O Arlindo, meu primo, sorria, solto, zombando da minha cara, e, me apunhalava com chapadas na nuca, dizia para que fosse esperto;
repentinamente tiritei, cinco homens mascarados, apareceram, todos quietos, armados, me carregaram pelas calças à força, tentei resistir, mas não evitei que me encurralassem até numa frondosa árvore; mãe, não quero lembrar, fervo como ferve a senhora, sinto também o gume das minhas palavras, vi um homem a ser castrado vivo e, cada grito, era um dedo a provar a catana; alguém tirou-me a fita da boca, me obrigou a ver, mãe, a ver a cabeça daquele homem, se calhar inocente, a tombar tal e qual tomba a saliva de uma língua ávida, as lágrimas foram maiores que eu, mãe; mas estou vivo, é o que importa.

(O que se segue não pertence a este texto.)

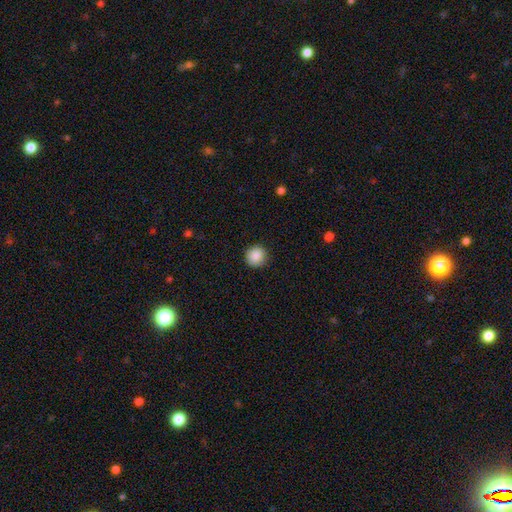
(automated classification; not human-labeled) Q: Smooth or featured?
A: smooth (88%); runner-up: star or artifact (9%)
Q: How rounded?
A: round (95%); runner-up: in between (4%)
Q: Merging?
A: none (91%); runner-up: minor disturbance (6%)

O meu pai, contou tanto dinheiro e lhes deu, deu àqueles cinco homens dos quais te falei, deu com um sorriso de missão cumprida, deu como se fosse do seu consentimento executar pessoas, mãe; contudo, depois foi embora, foi embora de sorriso aberto!

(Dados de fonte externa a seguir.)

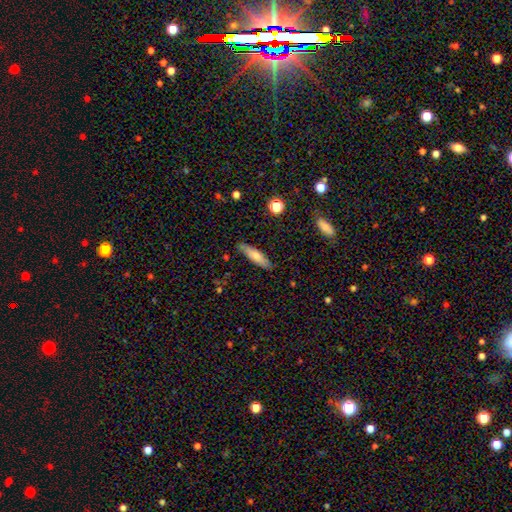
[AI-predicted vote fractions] Q: Smooth or featured?
A: smooth (70%); runner-up: featured or disk (24%)
Q: How rounded?
A: cigar-shaped (67%); runner-up: in between (31%)
Q: Merging?
A: none (86%); runner-up: minor disturbance (11%)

Vi um aceno para o meu primo que chegasse perto de um homem barbudo, nojento, uniformizado, rosto cicatrizado e cabelos desgrenhados que, violentamente enchoçava uma senhora de idade, com cabelos mal feitos, a jogou com rispidez no chão; ela toda caída, sofrida, sem força sequer para gemer, meu Deus, mamã...estou cansado, nem quero mais te contar, haja humanidade, os meus olhos se fecharam por peso de pena, pois o meu primo atravessara uma arma branca pelo pescoço da velha, tudo, tudo, mãe, dividido, ao seu lado, um senhor de uniforme, botas manchadas de sangue, levitou a cabeça sem corpo entornando sangue num copo plástico, um terror, tortura imensurável; bebeu, bebeu do sangue e, aos murros bebi também, mamã. O meu coração vomitou pânico, uma tempestade escassa ao raiar do sol, eu juro, mãe, que recusei até aonde pude, foram tantas e outras coisas de matar a alma, até cheguei a me (in)existir; matando inocentes, como, não sei, há coragem bárbara que me cresceu, mas fique tranquila, ainda não morri, mãe. Fale da nossa pata, essa de vinte anos que comia demónios da vovó Rita, ainda funciona colocá-la no peito da velha de quando em quando na manifestação dos seus espíritos?!
(Risos)...
Preciso voltar, mãe, aqui estamos sempre a andar, a matar, a acender e, eu, não tenho muita vida para tamanhas barbaridades. O papá não mais voltou, desde naquele diôoo, sexta-feira...o meu primo carrega tanto defunto que talvez lhe seja muito difícil morrer, é, mãe, é muita frieza num jovem como o Arlindo!
Não me vou mais alongar muito, dizem para me apressar, a placa nos leva à ilha do Ibo, nunca vi nem pela televisão; tomara que pare de chorar, mamã... saiba que o teu filho, mesmo com o corpo queimado em Quissanga na sombra da frondosa árvore, ainda vive.